Data under study

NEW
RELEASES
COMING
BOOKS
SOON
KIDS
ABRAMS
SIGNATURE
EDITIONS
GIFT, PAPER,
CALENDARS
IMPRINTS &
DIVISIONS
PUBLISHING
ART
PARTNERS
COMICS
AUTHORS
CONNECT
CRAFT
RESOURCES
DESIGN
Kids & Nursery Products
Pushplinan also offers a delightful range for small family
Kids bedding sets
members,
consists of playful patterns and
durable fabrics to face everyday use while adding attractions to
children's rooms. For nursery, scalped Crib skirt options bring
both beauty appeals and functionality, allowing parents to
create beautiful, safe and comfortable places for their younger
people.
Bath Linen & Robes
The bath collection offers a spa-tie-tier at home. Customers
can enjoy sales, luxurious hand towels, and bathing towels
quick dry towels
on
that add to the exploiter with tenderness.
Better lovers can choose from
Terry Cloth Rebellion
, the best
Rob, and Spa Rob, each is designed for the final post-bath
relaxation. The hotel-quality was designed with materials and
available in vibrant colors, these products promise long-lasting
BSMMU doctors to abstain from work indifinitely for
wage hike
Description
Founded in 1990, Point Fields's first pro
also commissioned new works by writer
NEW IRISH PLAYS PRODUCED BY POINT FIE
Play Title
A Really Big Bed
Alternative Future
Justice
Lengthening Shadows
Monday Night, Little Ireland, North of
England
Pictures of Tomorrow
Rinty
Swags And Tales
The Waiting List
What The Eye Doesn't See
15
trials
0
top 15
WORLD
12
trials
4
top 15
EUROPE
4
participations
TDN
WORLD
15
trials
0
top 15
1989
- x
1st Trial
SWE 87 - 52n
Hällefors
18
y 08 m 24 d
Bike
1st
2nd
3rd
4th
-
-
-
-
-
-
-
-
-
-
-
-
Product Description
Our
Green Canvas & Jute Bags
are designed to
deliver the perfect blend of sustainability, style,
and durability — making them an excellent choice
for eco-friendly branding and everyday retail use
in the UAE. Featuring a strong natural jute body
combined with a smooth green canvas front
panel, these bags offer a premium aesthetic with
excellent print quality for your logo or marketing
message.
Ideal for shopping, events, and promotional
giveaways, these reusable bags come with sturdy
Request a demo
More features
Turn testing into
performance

Work order
Each entry needs to be copied out exactly.

Task answer
NEW
RELEASES
COMING
BOOKS
SOON
KIDS
ABRAMS
SIGNATURE
EDITIONS
GIFT, PAPER,
CALENDARS
IMPRINTS &
DIVISIONS
PUBLISHING
ART
PARTNERS
COMICS
AUTHORS
CONNECT
CRAFT
RESOURCES
DESIGN
Kids & Nursery Products
Pushplinan also offers a delightful range for small family
Kids bedding sets
members,
consists of playful patterns and
durable fabrics to face everyday use while adding attractions to
children's rooms. For nursery, scalped Crib skirt options bring
both beauty appeals and functionality, allowing parents to
create beautiful, safe and comfortable places for their younger
people.
Bath Linen & Robes
The bath collection offers a spa-tie-tier at home. Customers
can enjoy sales, luxurious hand towels, and bathing towels
quick dry towels
on
that add to the exploiter with tenderness.
Better lovers can choose from
Terry Cloth Rebellion
, the best
Rob, and Spa Rob, each is designed for the final post-bath
relaxation. The hotel-quality was designed with materials and
available in vibrant colors, these products promise long-lasting
BSMMU doctors to abstain from work indifinitely for
wage hike
Description
Founded in 1990, Point Fields's first pro
also commissioned new works by writer
NEW IRISH PLAYS PRODUCED BY POINT FIE
Play Title
A Really Big Bed
Alternative Future
Justice
Lengthening Shadows
Monday Night, Little Ireland, North of
England
Pictures of Tomorrow
Rinty
Swags And Tales
The Waiting List
What The Eye Doesn't See
15
trials
0
top 15
WORLD
12
trials
4
top 15
EUROPE
4
participations
TDN
WORLD
15
trials
0
top 15
1989
- x
1st Trial
SWE 87 - 52n
Hällefors
18
y 08 m 24 d
Bike
1st
2nd
3rd
4th
-
-
-
-
-
-
-
-
-
-
-
-
Product Description
Our
Green Canvas & Jute Bags
are designed to
deliver the perfect blend of sustainability, style,
and durability — making them an excellent choice
for eco-friendly branding and everyday retail use
in the UAE. Featuring a strong natural jute body
combined with a smooth green canvas front
panel, these bags offer a premium aesthetic with
excellent print quality for your logo or marketing
message.
Ideal for shopping, events, and promotional
giveaways, these reusable bags come with sturdy
Request a demo
More features
Turn testing into
performance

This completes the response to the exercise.